Au début on présentait Captain Train en disant « c’est un site pour acheter ses billets de train, super rapidement ». Historiquement il a été conçu comme une alternative au site de l’opérateur historique : plus rapide, plus simple.

Aujourd’hui l’ambition est plus large : Captain Train vend des billets dans toute l’Europe. Mais on a toujours cette attention à la simplicité et à la rapidité.

La question est : comment conserver cette rapidité malgré la complexité ?

Je ne vais pas parler de performances chiffrées, mais plutôt de l’impression de simplicité. La frontière entre « rapide » et « simple » est très floue – et souvent, quand une tâche est simple, qu’on n’a pas le cerveau encombré de plein de choses, on va plus vite pour faire cette tâche. Et on en garde un meilleur souvenir.

Happy Path

Sur Captain Train, le Happy Path (celui où tout se passe bien pour l’utilisateur) est très rapide. Une dizaine de clics tout au plus pour acheter un billet de train.

En pratique ça se fait en cinq écrans (en comptant large) :

1 - La recherche 007

2 - La réservation 008

3 - Le panier 009

4 - Le paiement 010

5 - Le billet 011

Ça a l’air simple.

Sad Path

Mais tout ne se passe pas toujours aussi bien. Il y a des erreurs, des avertissements, des problèmes, de la complexité métier.
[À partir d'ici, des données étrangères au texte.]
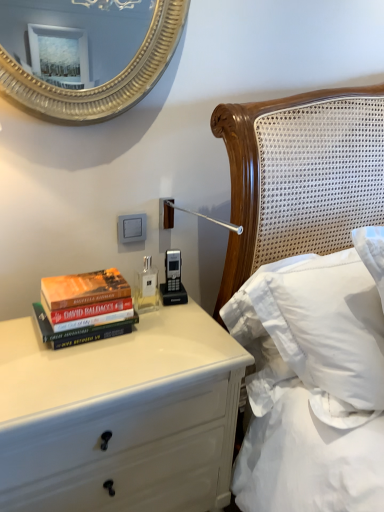
Question: Is hardcover books at left to the right of clear glass bottle at center from the viewer's perspective?

Choices:
 (A) yes
 (B) no

Answer: (B)

Question: From the image's perspective, is hardcover books at left located above clear glass bottle at center?

Choices:
 (A) yes
 (B) no

Answer: (B)

Question: Is hardcover books at left positioned before clear glass bottle at center?

Choices:
 (A) yes
 (B) no

Answer: (A)

Question: From a real-world perspective, does hardcover books at left stand above clear glass bottle at center?

Choices:
 (A) yes
 (B) no

Answer: (A)

Question: Considering the relative sizes of hardcover books at left and clear glass bottle at center in the image provided, is hardcover books at left bigger than clear glass bottle at center?

Choices:
 (A) yes
 (B) no

Answer: (A)

Question: Based on their sizes in the image, would you say white soft pillow at upper right is bigger or smaller than hardcover books at left?

Choices:
 (A) big
 (B) small

Answer: (A)

Question: Is white soft pillow at upper right inside the boundaries of hardcover books at left, or outside?

Choices:
 (A) inside
 (B) outside

Answer: (B)

Question: In the image, is white soft pillow at upper right positioned in front of or behind hardcover books at left?

Choices:
 (A) front
 (B) behind

Answer: (A)

Question: Is white soft pillow at upper right wider or thinner than hardcover books at left?

Choices:
 (A) wide
 (B) thin

Answer: (A)

Question: Is clear glass bottle at center taller or shorter than white glossy chest of drawers at lower left?

Choices:
 (A) tall
 (B) short

Answer: (B)

Question: From the image's perspective, is clear glass bottle at center positioned above or below white glossy chest of drawers at lower left?

Choices:
 (A) above
 (B) below

Answer: (A)

Question: Looking at the image, does clear glass bottle at center seem bigger or smaller compared to white glossy chest of drawers at lower left?

Choices:
 (A) small
 (B) big

Answer: (A)

Question: Is clear glass bottle at center in front of or behind white glossy chest of drawers at lower left in the image?

Choices:
 (A) behind
 (B) front

Answer: (A)

Question: From their relative heights in the image, would you say clear glass bottle at center is taller or shorter than white soft pillow at upper right?

Choices:
 (A) tall
 (B) short

Answer: (B)

Question: Considering the relative positions of clear glass bottle at center and white soft pillow at upper right in the image provided, is clear glass bottle at center to the left or to the right of white soft pillow at upper right?

Choices:
 (A) right
 (B) left

Answer: (B)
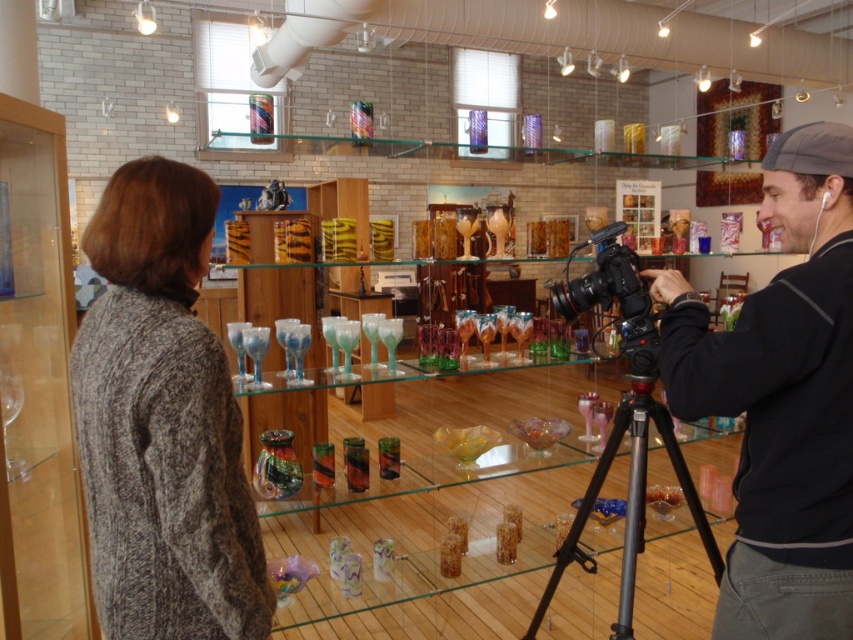
You are a photographer trying to set up your equipment in the glassware shop. You have a black matte camera at center and a black metal tripod at center. If the minimum distance required between the camera and tripod for proper setup is 20 inches, will your setup meet the requirement?

The black matte camera at center and black metal tripod at center are 19.59 inches apart from each other, which is less than the required 20 inches. Therefore, the setup does not meet the requirement.

Consider the image. You are standing at the point marked as point (242, 582) in the scene. The camera is set up to capture images at a maximum distance of 4 feet. Can you confirm if the camera can capture your current position?

The distance of point (242, 582) from the camera is exactly 4.02 feet, which exceeds the camera maximum distance of 4 feet. Therefore, the camera cannot capture your current position.

You are setting up a camera in the glassware shop. You have a black metal tripod at center and a black plastic video camera at center. Where should you place the camera to ensure it is properly mounted on the tripod?

The black metal tripod at center is to the right of the black plastic video camera at center, so you should place the black plastic video camera at center to the left of the black metal tripod at center to ensure proper mounting.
C’est le cas dans tous les domaines que vous pouvez rencontrer : le train, la presse, la restauration, l’astronomie, la chirurgie, tous les domaines.

Pour continuer sur l’exemple du train, on va faire un tour de tout ce à quoi vous échappez la plupart du temps, mais qui peut arriver.

Pour commencer, au moment de la réservation, il y a beaucoup de choses qui peuvent se passer.

Par exemple, parfois le train ne part pas de la gare que vous avez demandée. (Ou il n’arrive pas à la gare demandée, c’est possible aussi.) Dans ce cas on vous prévient, quand même.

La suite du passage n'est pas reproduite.